For what it's worth, I suspect this is the result of using the system DirectComposition. If you look at the more recent additions to that API, they're essentially just CSS 3. Basically, Windows integrates portions of CSS deeply into its OS stack, like macOS does with Core Animation. It's sad that moving to Chromium will regress this elegant architecture, as saving the extra blits that come from doing everything at the application level as Chromium mostly does (except for video playback IIRC) is a nice power and performance improvement.
> Chrome-based, but somehow results in far better battery life than Chrome.
Most likely because of ad blocking.
> Compositions and animations created by DirectComposition are passed to a built-in component of Windows called Desktop Window Manager (DWM) for rendering to the screen. Therefore, no special rendering components or UI frameworks are required on the computer.
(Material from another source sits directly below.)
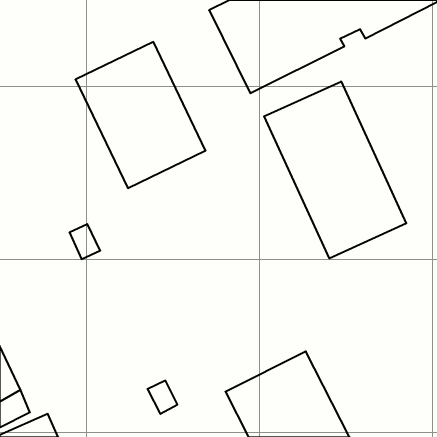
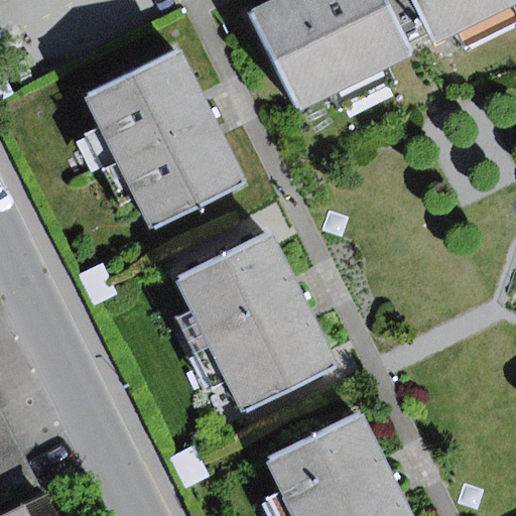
building: [264,81,406,258] -> none
building: none -> [177,234,335,410]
Wow. Everything old is new again: https://nnc3.com/mags/LM10/issue/04/Berlin.pdf.
(As an aside, Berlin has somehow almost completely disappeared from Google. I had trouble remembering the name, and I searched "display server scene graph corba" and it didn't come up in the first few pages. Finally found this slashdot announcement: https://tech.slashdot.org/story/02/11/24/189226/fresco-m1-re...)
All jokes aside, are they still using Chakra or switching to V8? I know there was a ton of work in node.js to make it work with chakra, not to mention edge was one of the early adopters of many ES2015/ES6 features, it seems odd to me to abandon all of that momentum.
Is anyone actually planning to use Edge on macOS? What reasons would you have for doing so?
So in the end, a mac version of edgeium just adds yet another browser to the test matrix columns....
As it is the only browser that seems to care at all about not sucking your battery life down a black hole is Safari…
So assuming an OS does need to ship with a browser, skinning a chromium one seems very sensible.
This offloads a lot of work to the open-source Chromium project, allowing Microsoft to just skin it and add whatever else they need.
Plus, it means any work MS does at implementing web features they view as strategic in their browser will naturally easily port back to Chrome, eliminating technical barriers for them becoming common user-agent features (there might still be political/strategic reasons for Chrome not accepting them, of course.)
The greedy strategy of wanting to have both Windows 10 and browser market share is what doomed Edge.
It looks like this new Edge uses Win32 instead of UWP, so people will actually use it, and they'll pat their own backs thinking the problem was the rendering engine. No, it was the stupid UI framework. >:(
TL;DR - no 32bit builds. currently only 64bit builds.